Israel cuts ties with EU foreign policy chief over apartheid remarks

Israel announced Tuesday it is severing ties with EU foreign policy chief Kaja Kallas after the top European diplomat allegedly described Israeli policies in Gaza as constituting apartheid — language Jerusalem called inflammatory, false, and deeply offensive.

What happened and why it matters

The Israeli Foreign Ministry confirmed it has instructed officials to halt all working-level communications with Kallas’s office, a significant step that goes beyond a formal protest. Israeli Foreign Minister Israel Katz called the alleged remarks a “blood libel” against the state of Israel and said the country won’t tolerate what he described as a systematic campaign to delegitimize the Jewish state through loaded historical comparisons.

The word apartheid carries enormous political weight. When applied to Israel, it draws a direct parallel to the South African racial segregation regime that ended in the early 1990s, and Israeli officials have long insisted that comparison is both legally unfounded and morally cynical.

Kallas and the EU’s response

Kallas, who took over as the EU’s High Representative for Foreign Affairs and Security Policy in late 2024, has been vocal about the humanitarian situation in Gaza since the October 7 Hamas attacks and Israel’s subsequent military campaign. Her office did not immediately deny that the remarks were made, though European officials were careful with their phrasing, saying her words had been “taken out of context.”

That’s a response that satisfied no one in Jerusalem.

A senior Israeli diplomatic source said, “We expect the EU’s top diplomat to hold herself to a basic standard of accuracy and fairness. She failed that test.”

A relationship already under strain

Relations between Israel and Brussels were already badly frayed before this incident. The EU has repeatedly called for ceasefires in Gaza, threatened to review its trade association agreement with Israel, and condemned Israeli settlement expansion in the West Bank. Some member states, including Ireland, Spain, and Norway, formally recognized Palestinian statehood in May 2024.

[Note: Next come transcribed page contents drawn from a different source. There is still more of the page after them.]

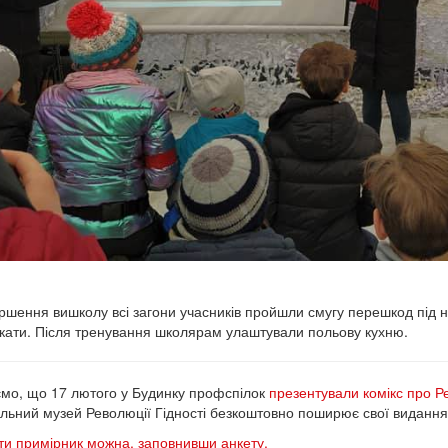
ршення вишколу всі загони учасників пройшли смугу перешкод під н
кати. Після тренування школярам улаштували польову кухню.
мо, що 17 лютого у Будинку профспілок
презентували комікс про Ре
льний музей Революції Гідності безкоштовно поширює свої видання п
и примірник можна, заповнивши анкету.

Still, a total communication freeze with the bloc’s top diplomat is a dramatic escalation. Israel has approximately 12 bilateral EU member states it continues to engage with normally — but cutting off Kallas means shutting a key channel through which EU-level policy on the conflict is coordinated.

What comes next

And that’s the real question. Diplomats from three EU member states told reporters in Brussels on Tuesday they hoped the freeze would be short-lived, warning that isolation benefits no one — including Israel. But Jerusalem seems in no mood for a quick reconciliation, especially heading into what officials expect will be a contentious few months of international legal proceedings and ongoing military operations.

So for now, the line between Israel and one of its most important trading partners — bilateral EU-Israel trade topped 46 billion euros in 2023 — is a little quieter, and a lot colder.